● **DIRECTIONS**
Rename "series" to "data series" throughout the records below and leave everything else unchanged. Omit the pictures from your answer.
*** Opening MATERIAL TO PROCESS ***
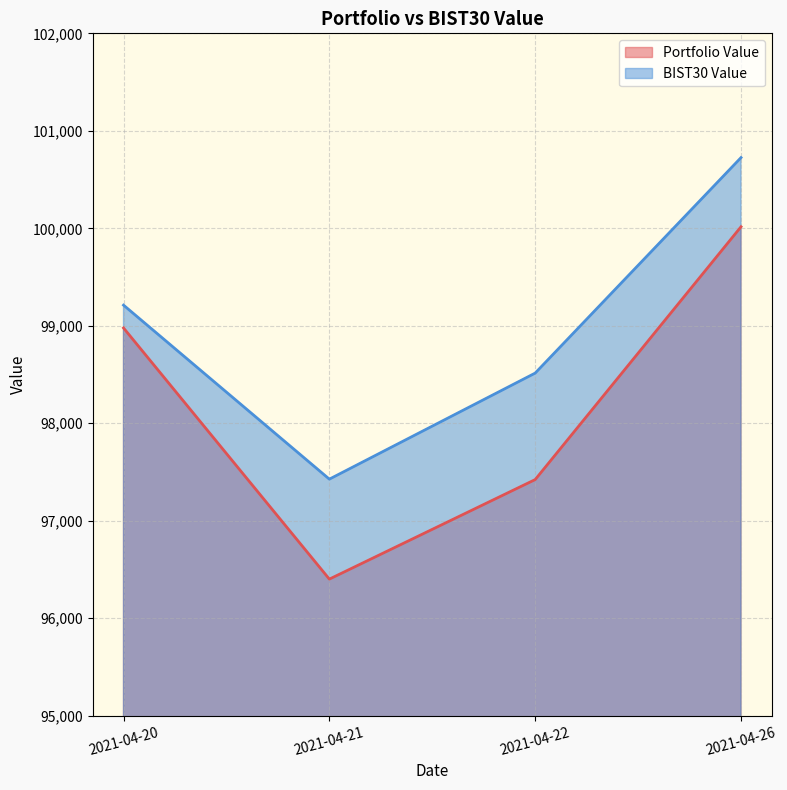

Between 2021-04-21 and 2021-04-26, which series saw the biggest shift?

Portfolio Value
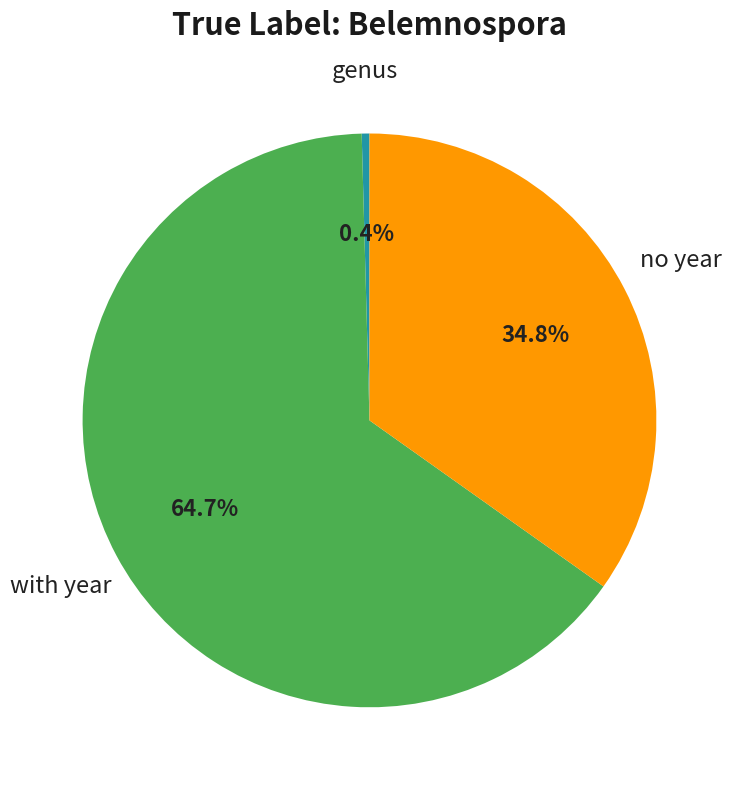

Is there a majority slice in this chart?

Yes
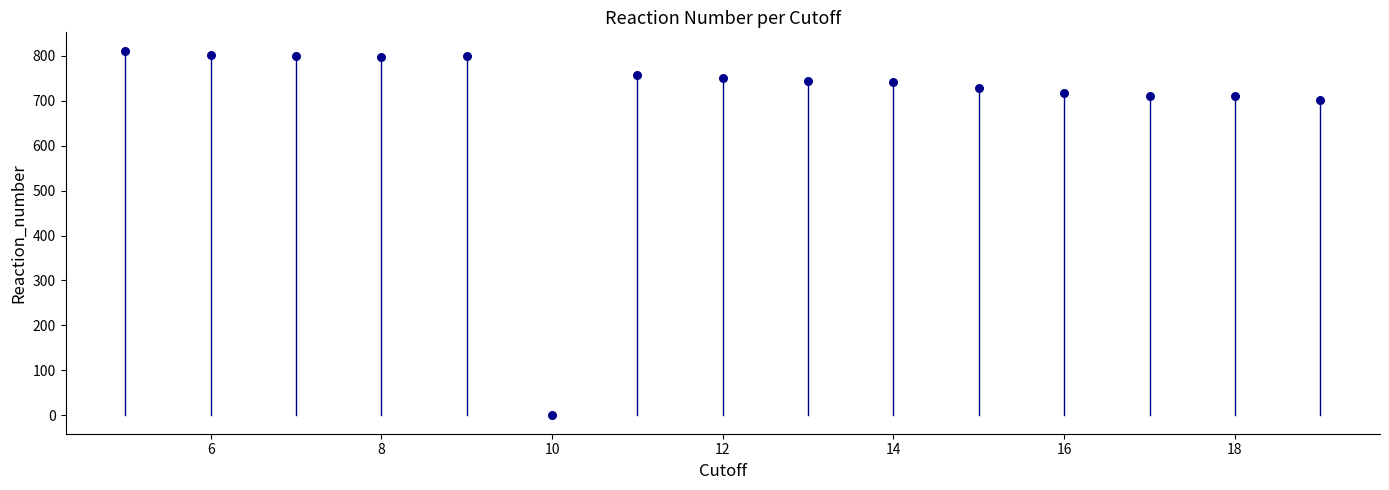

What is the range of X values (max minus min)?

14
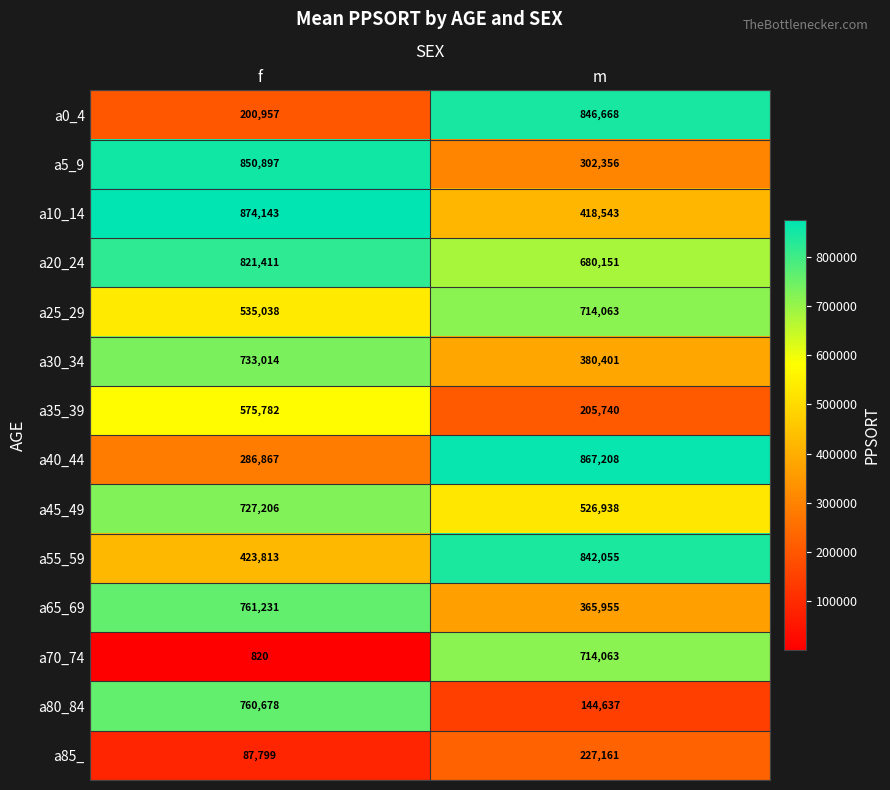

List the labels in order of a35_39 value, smallest first.

m, f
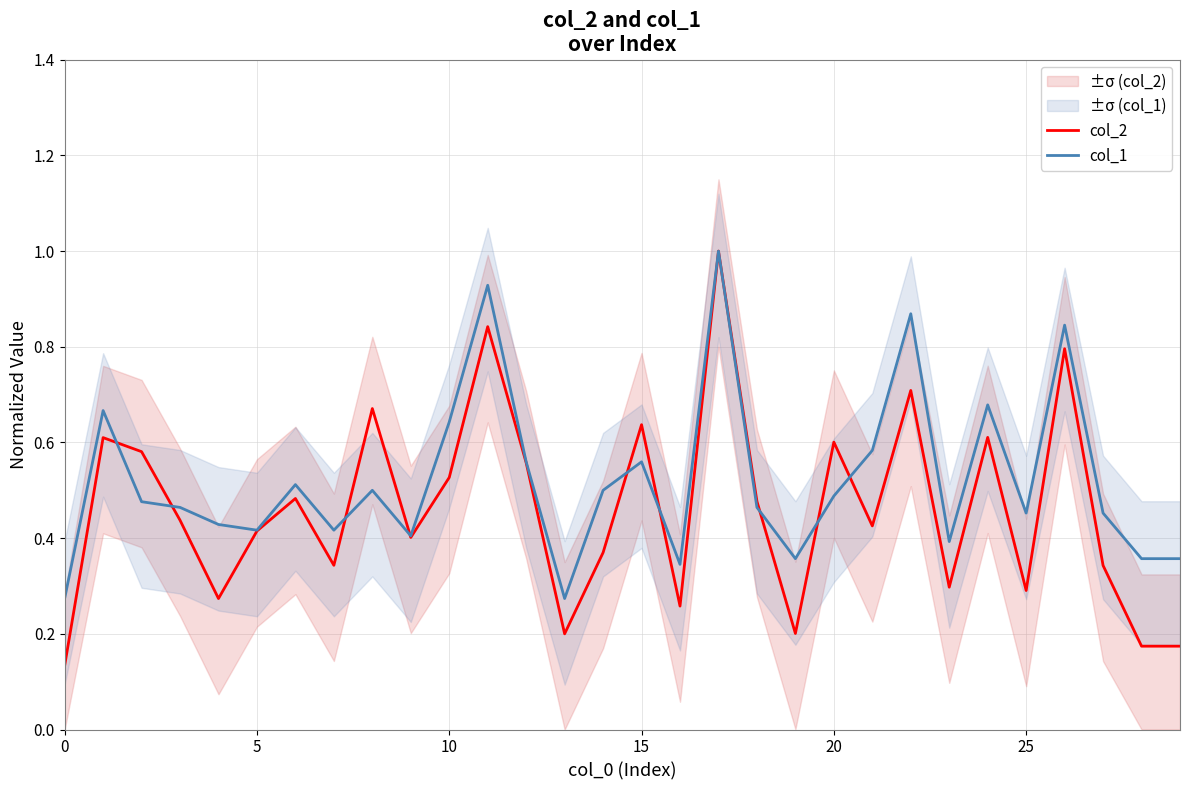

What are all the series names shown in the legend?

col_2, col_1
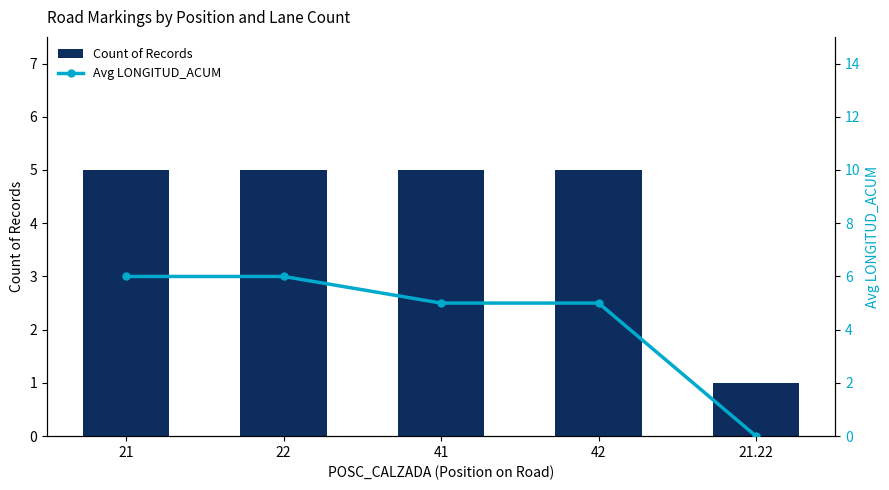

How many data points in Avg LONGITUD_ACUM are less than 5?

1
*** Closing MATERIAL TO PROCESS ***
● **SOLUTION FOR THIS TASK**
Between 2021-04-21 and 2021-04-26, which data series saw the biggest shift?

Portfolio Value

Is there a majority slice in this chart?

Yes

What is the range of X values (max minus min)?

14

List the labels in order of a35_39 value, smallest first.

m, f

What are all the data series names shown in the legend?

col_2, col_1

How many data points in Avg LONGITUD_ACUM are less than 5?

1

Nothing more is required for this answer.